Give back the line that contains "expliquons la cause" and every following line, exactly as they appear, through the end of the data.

-----

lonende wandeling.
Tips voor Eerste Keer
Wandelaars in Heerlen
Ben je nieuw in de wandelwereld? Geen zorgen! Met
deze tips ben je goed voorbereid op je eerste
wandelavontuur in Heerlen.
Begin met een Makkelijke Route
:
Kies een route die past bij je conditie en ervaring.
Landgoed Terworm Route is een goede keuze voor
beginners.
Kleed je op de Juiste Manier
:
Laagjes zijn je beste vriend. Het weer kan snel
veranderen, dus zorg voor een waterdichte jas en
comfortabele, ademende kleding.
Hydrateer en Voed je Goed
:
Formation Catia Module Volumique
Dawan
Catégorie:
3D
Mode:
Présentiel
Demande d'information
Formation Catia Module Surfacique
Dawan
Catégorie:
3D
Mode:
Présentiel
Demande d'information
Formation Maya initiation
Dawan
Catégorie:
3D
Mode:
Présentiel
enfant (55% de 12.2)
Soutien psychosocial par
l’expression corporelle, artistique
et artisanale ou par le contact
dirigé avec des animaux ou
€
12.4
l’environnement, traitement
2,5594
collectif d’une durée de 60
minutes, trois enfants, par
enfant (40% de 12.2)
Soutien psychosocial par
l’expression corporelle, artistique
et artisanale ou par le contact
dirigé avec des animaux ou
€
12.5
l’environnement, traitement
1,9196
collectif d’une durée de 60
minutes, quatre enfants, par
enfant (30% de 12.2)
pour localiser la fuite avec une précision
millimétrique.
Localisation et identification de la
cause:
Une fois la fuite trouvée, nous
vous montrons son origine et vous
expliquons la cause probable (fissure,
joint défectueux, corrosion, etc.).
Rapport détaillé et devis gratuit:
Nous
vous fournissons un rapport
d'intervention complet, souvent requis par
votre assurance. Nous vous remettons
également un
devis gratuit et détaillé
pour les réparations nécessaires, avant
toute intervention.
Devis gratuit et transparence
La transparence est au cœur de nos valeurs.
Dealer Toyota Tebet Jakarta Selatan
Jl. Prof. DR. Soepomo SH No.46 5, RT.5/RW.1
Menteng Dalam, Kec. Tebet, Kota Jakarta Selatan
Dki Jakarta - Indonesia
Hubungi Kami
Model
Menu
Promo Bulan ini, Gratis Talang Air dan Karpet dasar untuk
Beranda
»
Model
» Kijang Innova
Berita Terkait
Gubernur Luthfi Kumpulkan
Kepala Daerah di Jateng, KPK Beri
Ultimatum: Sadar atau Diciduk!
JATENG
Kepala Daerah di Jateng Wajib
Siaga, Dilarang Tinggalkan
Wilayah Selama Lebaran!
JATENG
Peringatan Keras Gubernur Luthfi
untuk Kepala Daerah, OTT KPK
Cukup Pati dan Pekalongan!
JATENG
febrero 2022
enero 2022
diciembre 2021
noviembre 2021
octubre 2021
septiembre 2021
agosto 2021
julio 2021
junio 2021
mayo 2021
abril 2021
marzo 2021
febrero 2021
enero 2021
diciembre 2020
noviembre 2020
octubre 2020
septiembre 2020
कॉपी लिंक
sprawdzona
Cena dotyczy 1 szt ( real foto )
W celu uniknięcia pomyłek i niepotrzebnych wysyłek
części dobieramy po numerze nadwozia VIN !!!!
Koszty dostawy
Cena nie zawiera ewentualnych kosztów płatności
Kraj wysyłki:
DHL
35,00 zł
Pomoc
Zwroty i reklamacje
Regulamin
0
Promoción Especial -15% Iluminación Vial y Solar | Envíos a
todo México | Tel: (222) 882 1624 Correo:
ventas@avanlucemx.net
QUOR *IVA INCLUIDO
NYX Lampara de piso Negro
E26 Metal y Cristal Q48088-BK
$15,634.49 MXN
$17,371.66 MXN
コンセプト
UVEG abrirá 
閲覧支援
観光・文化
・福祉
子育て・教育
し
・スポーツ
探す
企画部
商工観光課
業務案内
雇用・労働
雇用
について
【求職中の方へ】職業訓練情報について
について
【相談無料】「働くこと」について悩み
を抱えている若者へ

-----

COMPLETED EXERCISE:
expliquons la cause probable (fissure,
joint défectueux, corrosion, etc.).
Rapport détaillé et devis gratuit:
Nous
vous fournissons un rapport
d'intervention complet, souvent requis par
votre assurance. Nous vous remettons
également un
devis gratuit et détaillé
pour les réparations nécessaires, avant
toute intervention.
Devis gratuit et transparence
La transparence est au cœur de nos valeurs.
Dealer Toyota Tebet Jakarta Selatan
Jl. Prof. DR. Soepomo SH No.46 5, RT.5/RW.1
Menteng Dalam, Kec. Tebet, Kota Jakarta Selatan
Dki Jakarta - Indonesia
Hubungi Kami
Model
Menu
Promo Bulan ini, Gratis Talang Air dan Karpet dasar untuk
Beranda
»
Model
» Kijang Innova
Berita Terkait
Gubernur Luthfi Kumpulkan
Kepala Daerah di Jateng, KPK Beri
Ultimatum: Sadar atau Diciduk!
JATENG
Kepala Daerah di Jateng Wajib
Siaga, Dilarang Tinggalkan
Wilayah Selama Lebaran!
JATENG
Peringatan Keras Gubernur Luthfi
untuk Kepala Daerah, OTT KPK
Cukup Pati dan Pekalongan!
JATENG
febrero 2022
enero 2022
diciembre 2021
noviembre 2021
octubre 2021
septiembre 2021
agosto 2021
julio 2021
junio 2021
mayo 2021
abril 2021
marzo 2021
febrero 2021
enero 2021
diciembre 2020
noviembre 2020
octubre 2020
septiembre 2020
कॉपी लिंक
sprawdzona
Cena dotyczy 1 szt ( real foto )
W celu uniknięcia pomyłek i niepotrzebnych wysyłek
części dobieramy po numerze nadwozia VIN !!!!
Koszty dostawy
Cena nie zawiera ewentualnych kosztów płatności
Kraj wysyłki:
DHL
35,00 zł
Pomoc
Zwroty i reklamacje
Regulamin
0
Promoción Especial -15% Iluminación Vial y Solar | Envíos a
todo México | Tel: (222) 882 1624 Correo:
ventas@avanlucemx.net
QUOR *IVA INCLUIDO
NYX Lampara de piso Negro
E26 Metal y Cristal Q48088-BK
$15,634.49 MXN
$17,371.66 MXN
コンセプト
UVEG abrirá 
閲覧支援
観光・文化
・福祉
子育て・教育
し
・スポーツ
探す
企画部
商工観光課
業務案内
雇用・労働
雇用
について
【求職中の方へ】職業訓練情報について
について
【相談無料】「働くこと」について悩み
を抱えている若者へ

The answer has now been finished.